The market-blind book listing was not the result of uncontrollable demand for Peter Lawrence's "classic work in developmental biology," Eisen writes.
Instead, it appears it was sparked by a robot price war.
"What's fascinating about all this is both the seemingly endless possibilities for both chaos and mischief," writes Eisen, who works at the University of California at Berkeley and blogs at a site called "it is NOT junk." "It seems impossible that we stumbled onto the only example of this kind of upward pricing spiral."
Eisen watched the robot price war from April 8 to 18 and calculated that two booksellers were automatically adjusting their prices against each other.
One equation kept setting the price of the first book at 1.27059 times the price of the second book, according to Eisen's analysis, which is posted in detail on his blog.
The other equation automatically set its price at 0.9983 times the price of the other book. So the prices of the two books escalated in tandem into the millions, with the second book always selling for slightly less than the first. (Not that that matters much when you're selling a book about flies for millions of dollars).
The incident highlights a little-known fact about e-commerce sites such as Amazon: Often, people don't create and update prices; computer algorithms do.

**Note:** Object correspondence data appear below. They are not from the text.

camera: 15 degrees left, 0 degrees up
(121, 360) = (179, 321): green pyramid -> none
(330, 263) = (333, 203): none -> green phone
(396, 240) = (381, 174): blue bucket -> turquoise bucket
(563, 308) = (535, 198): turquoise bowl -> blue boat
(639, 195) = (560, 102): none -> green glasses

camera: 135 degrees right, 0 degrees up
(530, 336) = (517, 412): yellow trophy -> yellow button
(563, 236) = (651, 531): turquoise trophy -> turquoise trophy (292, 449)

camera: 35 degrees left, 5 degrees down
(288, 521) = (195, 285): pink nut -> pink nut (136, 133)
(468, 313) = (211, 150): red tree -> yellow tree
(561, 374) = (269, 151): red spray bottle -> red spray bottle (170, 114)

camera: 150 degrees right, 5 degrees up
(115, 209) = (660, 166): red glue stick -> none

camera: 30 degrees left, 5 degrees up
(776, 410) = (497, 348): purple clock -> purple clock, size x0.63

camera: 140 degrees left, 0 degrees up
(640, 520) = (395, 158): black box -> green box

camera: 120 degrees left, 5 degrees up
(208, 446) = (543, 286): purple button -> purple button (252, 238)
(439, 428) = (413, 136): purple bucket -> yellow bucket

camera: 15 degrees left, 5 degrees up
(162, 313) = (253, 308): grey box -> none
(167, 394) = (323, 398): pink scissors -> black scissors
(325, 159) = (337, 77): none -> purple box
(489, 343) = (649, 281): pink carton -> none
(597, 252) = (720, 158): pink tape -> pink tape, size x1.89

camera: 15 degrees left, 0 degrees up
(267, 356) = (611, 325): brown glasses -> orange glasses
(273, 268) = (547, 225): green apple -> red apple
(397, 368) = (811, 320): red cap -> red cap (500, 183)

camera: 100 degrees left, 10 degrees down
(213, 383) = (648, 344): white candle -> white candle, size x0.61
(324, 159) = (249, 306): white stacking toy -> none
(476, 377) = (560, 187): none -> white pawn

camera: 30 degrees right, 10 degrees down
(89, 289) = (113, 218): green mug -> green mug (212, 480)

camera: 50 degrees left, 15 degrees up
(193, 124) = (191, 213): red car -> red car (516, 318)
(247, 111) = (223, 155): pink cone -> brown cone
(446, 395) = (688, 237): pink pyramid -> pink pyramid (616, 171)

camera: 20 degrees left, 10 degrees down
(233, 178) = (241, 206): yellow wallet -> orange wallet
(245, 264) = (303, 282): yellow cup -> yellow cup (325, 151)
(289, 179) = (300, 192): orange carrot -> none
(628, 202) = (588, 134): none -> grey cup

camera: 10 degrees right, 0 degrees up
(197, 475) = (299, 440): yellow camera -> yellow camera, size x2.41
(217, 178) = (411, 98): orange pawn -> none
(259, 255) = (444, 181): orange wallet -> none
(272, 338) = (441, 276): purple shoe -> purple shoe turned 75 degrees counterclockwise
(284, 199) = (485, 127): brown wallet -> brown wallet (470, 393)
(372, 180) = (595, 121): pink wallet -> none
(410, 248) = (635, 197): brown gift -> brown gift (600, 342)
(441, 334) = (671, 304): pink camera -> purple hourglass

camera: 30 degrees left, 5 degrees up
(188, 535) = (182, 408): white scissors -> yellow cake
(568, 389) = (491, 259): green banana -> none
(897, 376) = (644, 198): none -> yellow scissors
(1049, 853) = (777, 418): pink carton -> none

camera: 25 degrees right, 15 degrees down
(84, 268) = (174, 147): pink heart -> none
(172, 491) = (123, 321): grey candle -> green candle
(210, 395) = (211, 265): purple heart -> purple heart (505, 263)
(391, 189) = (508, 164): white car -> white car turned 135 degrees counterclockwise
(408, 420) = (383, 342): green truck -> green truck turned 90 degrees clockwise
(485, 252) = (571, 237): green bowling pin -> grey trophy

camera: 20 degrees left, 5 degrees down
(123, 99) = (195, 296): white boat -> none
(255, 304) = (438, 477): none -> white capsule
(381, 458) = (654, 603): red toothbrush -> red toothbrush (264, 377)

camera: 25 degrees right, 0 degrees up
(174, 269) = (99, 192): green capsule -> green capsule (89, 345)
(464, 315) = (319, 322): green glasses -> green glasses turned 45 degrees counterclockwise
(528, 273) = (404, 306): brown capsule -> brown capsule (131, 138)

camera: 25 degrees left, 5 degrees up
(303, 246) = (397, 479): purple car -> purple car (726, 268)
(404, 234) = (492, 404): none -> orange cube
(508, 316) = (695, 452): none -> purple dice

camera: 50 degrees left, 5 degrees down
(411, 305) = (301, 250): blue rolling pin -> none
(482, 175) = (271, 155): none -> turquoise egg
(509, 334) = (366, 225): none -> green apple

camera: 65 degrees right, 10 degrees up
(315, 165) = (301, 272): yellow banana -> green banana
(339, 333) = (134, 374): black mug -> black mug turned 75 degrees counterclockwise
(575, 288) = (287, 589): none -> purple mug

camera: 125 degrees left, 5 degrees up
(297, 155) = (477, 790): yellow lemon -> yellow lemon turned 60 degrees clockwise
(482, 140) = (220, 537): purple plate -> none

Individual booksellers on Amazon and other sites pay third-party companies for algorithm services that automatically update prices. Some of these computer programs purportedly work very well, getting sellers up to 60% more sales because they underbid the competition automatically and repeatedly.
The advantages are clear: If you're managing dozens of sale items on Amazon or eBay, it's difficult if not impossible to keep up with all of them.
"If you have more than 100 items, then it's impossible for you to manually focus on the price," said Victor Rosenman, CEO of a company called Feedvisor, which sells algorithm services to people who use Amazon.
"It's pretty much like the stock exchange. What you see there is the prices changing all the time -- but they never change drastically. Sometimes it's a dollar here a dollar there -- maybe $10. For a book, it probably would be pennies."
These algorithms vary widely in quality, however, as the Amazon case shows.
Sellers easily can avoid the million-dollar-book situation if they set price ceilings and floors on their pricing algorithms, so that the competitive bidding shuts off at a certain dollar mark, Rosenman said.
"It's like you put on the gas and didn't have the handbrake," he said. "This is a very basic mistake. So I am very, very surprised this thing happened at all."
Some of these algorithm services give clients control over their equations, letting them edit them as they go. That doesn't always work out well, Rosenman said.